Q: Should I create a covering index for every query pattern?
No. Indexes have write-side costs (every INSERT/UPDATE must maintain the index) and storage costs. Create covering indexes for your top 3-5 read-heavy query patterns - the ones accounting for 80%+ of your read traffic. Use pg_stat_statements to identify them.
Interview Questions
Q: An endpoint returns a user object with 40+ fields but mobile clients only use 5 of them. Walk me through how you’d reduce the data transfer.
Expected depth: Start at the API layer (sparse fieldsets or GraphQL), show how field selection propagates to the query layer (explicit SELECT), explain covering indexes for index-only scans, discuss the monitoring layer to detect regressions. Mention the tradeoff between client flexibility and server complexity. Touch on cache implications - projected responses can use field-set-specific cache keys.
Q: Compare GraphQL, REST sparse fieldsets, and gRPC FieldMask for solving over-fetching. When would you choose each?
Expected depth: GraphQL for multi-client platforms where each client has different data needs (web vs mobile vs third-party). REST sparse fieldsets for public APIs where simplicity matters and you don’t want to maintain a GraphQL schema. gRPC FieldMask for inter-service communication where type safety and performance matter more than client flexibility. Discuss the N+1 tradeoff GraphQL introduces and how DataLoader solves it.
Q: You’ve identified that a PostgreSQL table is serving queries that fetch all columns but consumers use only 3. How do you implement the fix without breaking existing clients?

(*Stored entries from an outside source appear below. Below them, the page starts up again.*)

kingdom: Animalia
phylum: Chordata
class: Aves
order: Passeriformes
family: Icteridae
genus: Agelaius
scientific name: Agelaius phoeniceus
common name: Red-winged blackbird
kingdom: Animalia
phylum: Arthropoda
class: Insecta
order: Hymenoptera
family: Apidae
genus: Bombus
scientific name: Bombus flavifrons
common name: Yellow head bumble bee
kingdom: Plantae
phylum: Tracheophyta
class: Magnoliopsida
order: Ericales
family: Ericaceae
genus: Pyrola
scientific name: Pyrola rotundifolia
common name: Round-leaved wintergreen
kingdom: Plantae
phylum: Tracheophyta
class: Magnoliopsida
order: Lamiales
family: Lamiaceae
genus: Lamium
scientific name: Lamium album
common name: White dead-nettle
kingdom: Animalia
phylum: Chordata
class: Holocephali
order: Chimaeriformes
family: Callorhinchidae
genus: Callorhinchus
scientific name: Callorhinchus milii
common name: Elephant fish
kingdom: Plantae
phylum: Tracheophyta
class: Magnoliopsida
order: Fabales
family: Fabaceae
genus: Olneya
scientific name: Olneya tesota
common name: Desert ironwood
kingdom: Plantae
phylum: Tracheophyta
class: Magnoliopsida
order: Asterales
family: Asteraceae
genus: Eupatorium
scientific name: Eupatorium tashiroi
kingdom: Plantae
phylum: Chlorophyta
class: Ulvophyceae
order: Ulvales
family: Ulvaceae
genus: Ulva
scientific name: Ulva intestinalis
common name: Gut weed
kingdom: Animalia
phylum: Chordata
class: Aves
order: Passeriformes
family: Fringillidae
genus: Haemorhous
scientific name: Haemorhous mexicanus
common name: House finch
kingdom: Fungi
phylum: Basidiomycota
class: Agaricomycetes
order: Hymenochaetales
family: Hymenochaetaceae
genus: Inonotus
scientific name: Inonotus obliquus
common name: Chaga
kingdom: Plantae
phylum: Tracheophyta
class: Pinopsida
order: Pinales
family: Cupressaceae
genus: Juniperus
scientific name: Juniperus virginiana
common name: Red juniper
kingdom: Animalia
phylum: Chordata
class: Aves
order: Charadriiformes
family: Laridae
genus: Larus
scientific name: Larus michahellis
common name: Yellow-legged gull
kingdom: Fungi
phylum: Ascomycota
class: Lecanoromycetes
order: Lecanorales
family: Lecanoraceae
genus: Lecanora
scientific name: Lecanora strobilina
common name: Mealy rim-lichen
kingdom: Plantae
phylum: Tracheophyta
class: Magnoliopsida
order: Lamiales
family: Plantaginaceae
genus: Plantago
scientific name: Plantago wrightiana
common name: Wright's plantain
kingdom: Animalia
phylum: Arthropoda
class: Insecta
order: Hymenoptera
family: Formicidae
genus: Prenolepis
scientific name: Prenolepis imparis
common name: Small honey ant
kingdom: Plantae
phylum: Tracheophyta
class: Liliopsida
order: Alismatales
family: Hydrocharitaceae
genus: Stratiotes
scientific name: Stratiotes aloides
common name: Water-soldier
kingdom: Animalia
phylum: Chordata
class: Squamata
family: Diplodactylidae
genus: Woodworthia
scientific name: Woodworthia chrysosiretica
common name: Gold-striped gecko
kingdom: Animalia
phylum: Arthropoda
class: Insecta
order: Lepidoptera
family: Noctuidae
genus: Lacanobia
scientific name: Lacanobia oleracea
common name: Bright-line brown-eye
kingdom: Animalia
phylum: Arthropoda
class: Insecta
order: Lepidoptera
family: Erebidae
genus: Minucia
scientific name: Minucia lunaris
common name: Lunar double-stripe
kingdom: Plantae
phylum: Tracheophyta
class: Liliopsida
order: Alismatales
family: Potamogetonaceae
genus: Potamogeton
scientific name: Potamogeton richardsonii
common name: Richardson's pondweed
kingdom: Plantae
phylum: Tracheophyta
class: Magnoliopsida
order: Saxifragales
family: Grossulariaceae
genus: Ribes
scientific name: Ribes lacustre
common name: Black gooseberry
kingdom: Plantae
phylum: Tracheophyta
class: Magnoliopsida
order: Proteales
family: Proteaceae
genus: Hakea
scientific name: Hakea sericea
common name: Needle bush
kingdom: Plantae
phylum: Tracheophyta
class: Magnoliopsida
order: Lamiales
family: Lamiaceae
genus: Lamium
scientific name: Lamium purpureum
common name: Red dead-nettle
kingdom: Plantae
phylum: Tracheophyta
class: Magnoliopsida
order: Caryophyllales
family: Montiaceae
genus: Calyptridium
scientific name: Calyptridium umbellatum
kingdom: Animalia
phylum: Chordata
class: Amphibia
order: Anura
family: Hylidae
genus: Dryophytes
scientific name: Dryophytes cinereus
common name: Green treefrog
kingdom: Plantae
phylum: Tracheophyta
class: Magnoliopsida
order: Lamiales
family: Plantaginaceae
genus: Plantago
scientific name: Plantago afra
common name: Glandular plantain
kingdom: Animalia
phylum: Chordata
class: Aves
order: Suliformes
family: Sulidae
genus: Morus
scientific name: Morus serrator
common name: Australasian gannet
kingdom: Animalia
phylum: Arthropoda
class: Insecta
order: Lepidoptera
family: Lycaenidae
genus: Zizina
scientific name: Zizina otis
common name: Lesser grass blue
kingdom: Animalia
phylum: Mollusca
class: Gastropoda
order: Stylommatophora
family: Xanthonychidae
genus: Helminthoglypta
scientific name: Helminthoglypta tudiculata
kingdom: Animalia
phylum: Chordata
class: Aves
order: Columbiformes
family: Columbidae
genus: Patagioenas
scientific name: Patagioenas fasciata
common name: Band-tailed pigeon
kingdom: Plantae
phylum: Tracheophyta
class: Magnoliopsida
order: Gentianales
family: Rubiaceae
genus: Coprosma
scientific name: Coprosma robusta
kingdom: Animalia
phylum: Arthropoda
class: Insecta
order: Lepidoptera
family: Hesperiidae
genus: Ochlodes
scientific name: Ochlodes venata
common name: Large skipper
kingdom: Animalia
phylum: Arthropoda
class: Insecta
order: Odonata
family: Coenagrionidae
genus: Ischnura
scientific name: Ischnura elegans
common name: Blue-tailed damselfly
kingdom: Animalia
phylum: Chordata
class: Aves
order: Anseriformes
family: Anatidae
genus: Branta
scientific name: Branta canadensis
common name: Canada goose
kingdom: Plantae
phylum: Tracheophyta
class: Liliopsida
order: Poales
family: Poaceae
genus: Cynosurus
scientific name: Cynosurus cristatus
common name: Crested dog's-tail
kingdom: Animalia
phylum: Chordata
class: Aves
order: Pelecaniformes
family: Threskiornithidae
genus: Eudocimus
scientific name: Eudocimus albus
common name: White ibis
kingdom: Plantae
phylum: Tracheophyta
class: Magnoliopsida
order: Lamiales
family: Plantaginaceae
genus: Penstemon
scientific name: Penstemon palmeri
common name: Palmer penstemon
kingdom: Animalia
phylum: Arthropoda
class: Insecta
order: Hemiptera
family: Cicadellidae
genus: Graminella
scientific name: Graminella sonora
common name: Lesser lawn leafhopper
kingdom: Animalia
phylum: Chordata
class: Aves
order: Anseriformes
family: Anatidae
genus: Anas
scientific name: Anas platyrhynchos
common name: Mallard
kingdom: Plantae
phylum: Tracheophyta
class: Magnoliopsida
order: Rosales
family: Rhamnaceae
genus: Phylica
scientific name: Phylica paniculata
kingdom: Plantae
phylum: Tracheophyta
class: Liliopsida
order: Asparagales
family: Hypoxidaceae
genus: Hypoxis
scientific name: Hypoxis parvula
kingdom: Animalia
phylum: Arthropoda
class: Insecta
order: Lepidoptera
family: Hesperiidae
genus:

Expected depth: Phased rollout. First, add query analysis to measure actual column usage. Second, create covering indexes for the projected column set. Third, add fields parameter support to the API with the current behavior as the default. Fourth, update clients one by one to request only needed fields. Fifth, deprecate the full-payload default after migration. Discuss backward compatibility and versioning.
Q: Your query analyzer shows that 70% of API endpoints over-fetch by more than 50%. How do you prioritize and fix this at scale?
Expected depth: Sort by (waste_ratio * request_rate) to find highest-impact endpoints first. Automate the covering index creation for common patterns. Add ORM linting rules that flag SELECT * in CI. Build a dashboard that tracks column waste ratios per endpoint over time. Discuss the organizational challenge - over-fetching often happens because teams don’t know what downstream consumers actually read.